══ TEXT SEGMENT

# Unable to create /usr partition



## Armus (Jan 13, 2010)

I'm trying to install FreeBSD 8.0 (amd64) using VirtualBox, host OS is Windows Vista SP2 Home Premium(32-bit). The computer is a Compaq Presario CQ-50 laptop. 

During installation, when I get to the "Disklabel Editor" I press *A* (Auto Defaults) and it says: "Unable to create the /usr partition. Not enough space? You will need to partition the disk manually with a custom install!"

The virtual disk is 2GB (too small?) and it's set to grow dynamically.


----------



## Armus (Jan 13, 2010)

Sorry for double-post, couldn't find an Edit-button.

Here's an image: http://img508.imageshack.us/img508/1548/freebsd.jpg


----------



## SIFE (Jan 13, 2010)

you have to chose enouth space ,that is the sysinstall say .


----------



## Armus (Jan 13, 2010)

SIFE said:
			
		

> you have to chose enouth space ,that is the sysinstall say .


The virtual disk is too small?

════

| TASK LIST |
A – In the thread about the FreeBSD /usr partition error, how big is the virtual disk?
B – Write the next post in the forum thread about the FreeBSD /usr partition error.
The listing after this point comes from a separate source.

══ DATA SHOWN

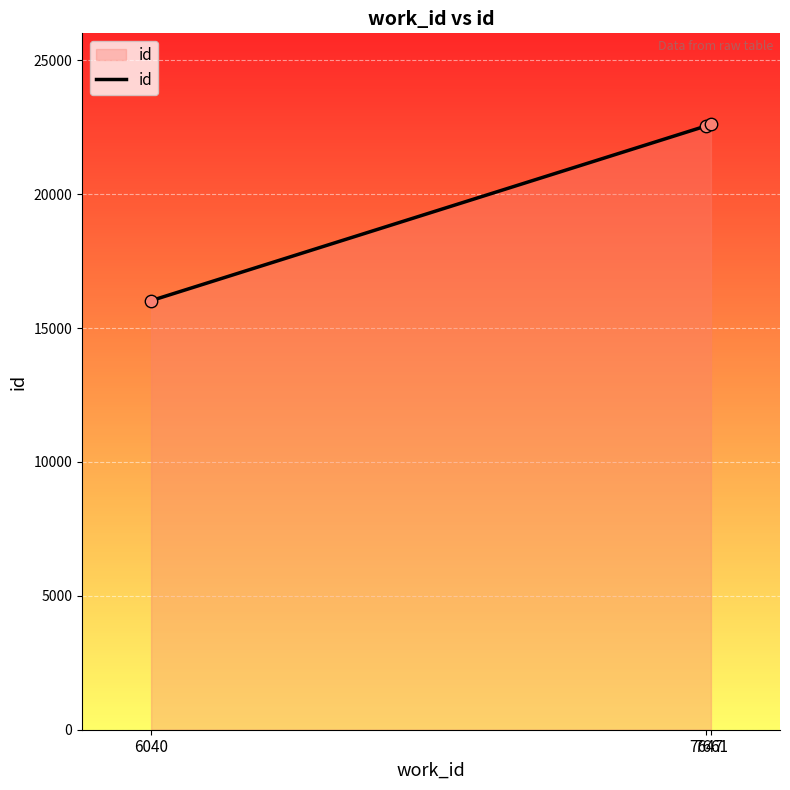

What is the change in value from 6040 to 7647?

+6524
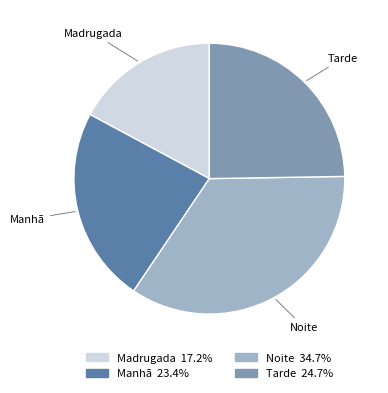

Is there a majority slice in this chart?

No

════

| OUTPUTS BY TASK |
A – 2GB, set to grow dynamically.

B –
----------



## SirDice (Jan 13, 2010)

Yes. 2GB is too small. Both /var and /tmp are 1GB. If you have 1GB of RAM in that machine it'll try to create a 2GB swap too.


----------



## Oxyd (Jan 13, 2010)

Give it a 10 GB virtual disk, and you should be fine.  VirtualBox uses growing disk images, so a 10 GB max virtual disk won't really take up 10 gigs of your real hard drive space.  Well, at least not until you really put 10 gigs worth of data into it.


----------



## Armus (Jan 13, 2010)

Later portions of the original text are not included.